2. Install Dependencies#

Navigate to the example directory and install the required dependencies using pnpm.

Install dependencies

cd aigne-framework/examples/mcp-sqlite
pnpm install

3. Run the Example#

Execute the application using the pnpm start command.

Run in one-shot mode (default)

pnpm start

To run in interactive mode or use pipeline input, append the desired flags after a -- separator.

Run in interactive chat mode

pnpm start -- --chat

Use pipeline input

echo "create a product table with columns name description and createdAt" | pnpm start

Command-Line Options#

The application supports several command-line arguments to customize its behavior.

Parameter

Description

Default

--chat

Enables interactive chat mode.

Disabled (one-shot)

--model <provider[:model]>

Specifies the AI model.

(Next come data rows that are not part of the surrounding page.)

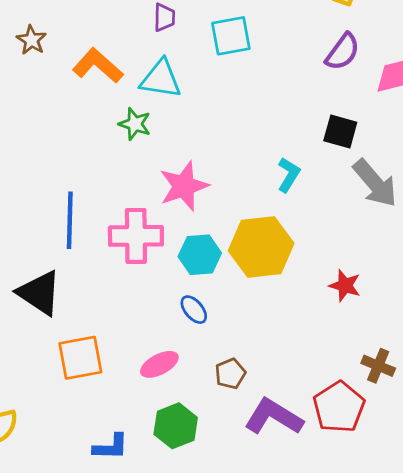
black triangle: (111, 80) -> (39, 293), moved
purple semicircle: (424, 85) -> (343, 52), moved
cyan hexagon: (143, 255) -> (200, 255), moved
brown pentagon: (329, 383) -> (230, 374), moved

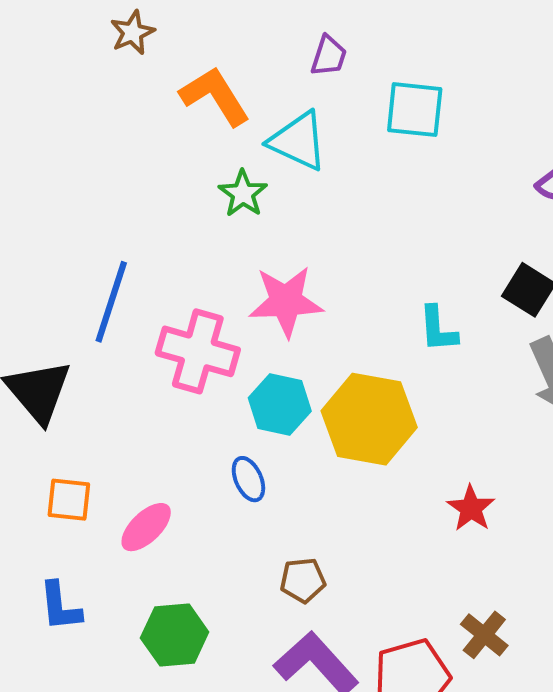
cyan L-shape: (289, 175) -> (438, 329), turned 128
orange square: (80, 358) -> (69, 500), size x0.7
pink ellipse: (159, 364) -> (146, 527), moved, turned -33
brown pentagon: (230, 374) -> (303, 580), moved
blue L-shape: (111, 447) -> (60, 606), moved, turned 66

Format: 'provider[:model]'.

openai

--temperature <value>

Sets the model's temperature for generation.

Provider default

--top-p <value>

Sets the model's top-p sampling value.

Provider default

--presence-penalty <value>

Sets the model's presence penalty.

Provider default

--frequency-penalty <value>

Sets the model's frequency penalty.

Provider default

--log-level <level>

Sets the logging verbosity (ERROR, WARN, INFO, DEBUG, TRACE).

INFO

--input, -i <input>

Provides input directly as an argument.

None

Code Example#

The following TypeScript code demonstrates the core logic for setting up and invoking the AI agent to interact with the SQLite database.

The script initializes an OpenAIChatModel, starts an MCPAgent connected to the SQLite server, and configures an AIGNE instance with the model and the agent's skills. Finally, it invokes an AIAgent with specific instructions to perform database tasks.

index.ts

import { join } from "node:path";
import { AIAgent, AIGNE, MCPAgent } from "@aigne/core";
import { OpenAIChatModel } from "@aigne/core/models/openai-chat-model.js";

const { OPENAI_API_KEY } = process.env;

// 1. Initialize the chat model
const model = new OpenAIChatModel({
  apiKey: OPENAI_API_KEY,
});

// 2. Start the SQLite MCP server as a managed subprocess
const sqlite = await MCPAgent.from({
  command: "uvx",
  args: [
    "-q",
    "mcp-server-sqlite",
    "--db-path",
    join(process.cwd(), "usages.db"),
  ],
});

// 3. Configure the AIGNE instance with the model and MCP skills
const aigne = new AIGNE({
  model,

See all 36 lines

Debugging#

To monitor and analyze the agent's execution flow, you can use the aigne observe command. This tool launches a local web server that provides a detailed view of traces, tool calls, and model interactions, which is invaluable for debugging and performance analysis.

  1. Start the Observation Server:

    Start the observability server

    aigne observe

    Terminal output showing the aigne observe command has started the server.

  2. View Traces:
    Open the provided URL (e.g., http://localhost:7893) in your web browser to access the observability interface. The "Traces" page lists recent agent executions.
    AIGNE observability interface displaying a list of agent execution traces.

    From here, you can select an individual trace to inspect the complete sequence of operations, including prompts sent to the model, skills invoked by the agent, and the final output.